Juan Manuel Fernández García
Era el atardecer del séptimo día, y era cuestión de momentos para que el crepúsculo comenzara. Los otros días me había quedado absorta, como inmersa en la nada que te provoca el pensar en tu pasado, ese pasado que es ahora nada y que te afecta más que el presente. No había comido ni bebido nada, pero no sentía hambre; si había ido a ese lugar era para tratar de salir de mi vida, y cuando estás a punto de cambiar de forma, lo último en lo que piensas es en nutrir ese cuerpo que se transmutará en un ave, al menos eso me habían dicho, y convencida estaba de lograrlo.

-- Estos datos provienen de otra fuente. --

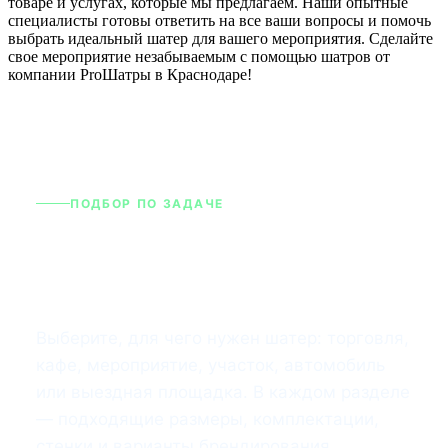
товаре и услугах, которые мы предлагаем. Наши опытные
специалисты готовы ответить на все ваши вопросы и помочь
выбрать идеальный шатер для вашего мероприятия. Сделайте
свое мероприятие незабываемым с помощью шатров от
компании ProШатры в Краснодаре!
ПОДБОР ПО ЗАДАЧЕ
Популярные категории
шатров
Выберите, для чего нужен шатер: торговля,
кафе, мероприятие, участок, автомобиль
или выездная площадка. В каждом разделе
— подходящие размеры, комплектации,
стенки и варианты брендирования.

El viento me llegaba contra la cara y sentía cómo los rayos del sol, que moría, me llamaban hacia él. Entonces, la tranquilidad me invadió. Una paz que jamás sent,í se metió por mi nariz y dejé que llenara mis pulmones. Recorrió cada arteria, cada vena y se extendió por mi piel. Salió por cada bello de mi cuerpo, cada cabello, y fui feliz de una vez por todas. Me dejé llevar por la sensación que me embargaba, pensé que el éxtasis podría ser algo similar o menos hermoso aún. Ahora escuchaba la música en la brisa y comprendía el lenguaje que el viento siempre está tratando de hablar. Veía el sol de frente y no me tenía que voltear la vista porque se presentó gentil, era más como una vela que como la luz implacable y árida que me había atacado los días anteriores. Los árboles parecían alegrarse con mi alegría y se movían al ritmo que el viento le marcaba.
Una oleada de pájaros de migración pasaron sobre mi cabeza formando ondas de cientos de metros y tuve el deseo de subir con ellos y seguirlos, cualquiera que fuese su destino. No era que nada me importara. Sino que ya nada tenía sentido. Tal vez pensarán que estaba loca entonces. Y lo estoy ahora que les cuento esto que fue tan verdad cómo que tú lo estás leyendo ahora.
Cuando era niña, escuché una historia que hablaba de la primer mujer de aquellas tierras, que al huir de los invasores, se arrojó al abismo, prefiriendo morir a perder su dignidad y condición dada por los dioses. Éstos, al darse cuenta de cuánto valoraba aquel ser sus presentes, le dieron una oportunidad, y al ir cayendo quedó convertida en ave y surcó el cielo libre para siempre.
Yo, buscando el mismo destino, me despojé de mis ropas, para no enredar mis nuevas alas que crecerían mientras caía al vacío, y mi metamorfosis fuera íntegra. Luego, con mis pulmones llenos de inmensa paz, retrocedí dos pasos y avancé cinco corriendo, y en el último d un salto y de pronto me encontré cayendo sin orden ni lugar hasta el abismo que terminaba en piedras redondas talladas por el lecho de un antiguo río.
Pero mis alas nunca aparecieron, tal vez los dioses estaban distraídos y no se compadecieron de mi sacrificio, ya ahora estoy atrapada dentro de las rocas, que se conmovieron, y en vez de recibirme dura y mortalmente, se hicieron como agua y me fundí con ellas, y esta historia la cuento a todos los que cansados de las jornadas, duerman cerca de el río cuando esté caudaloso.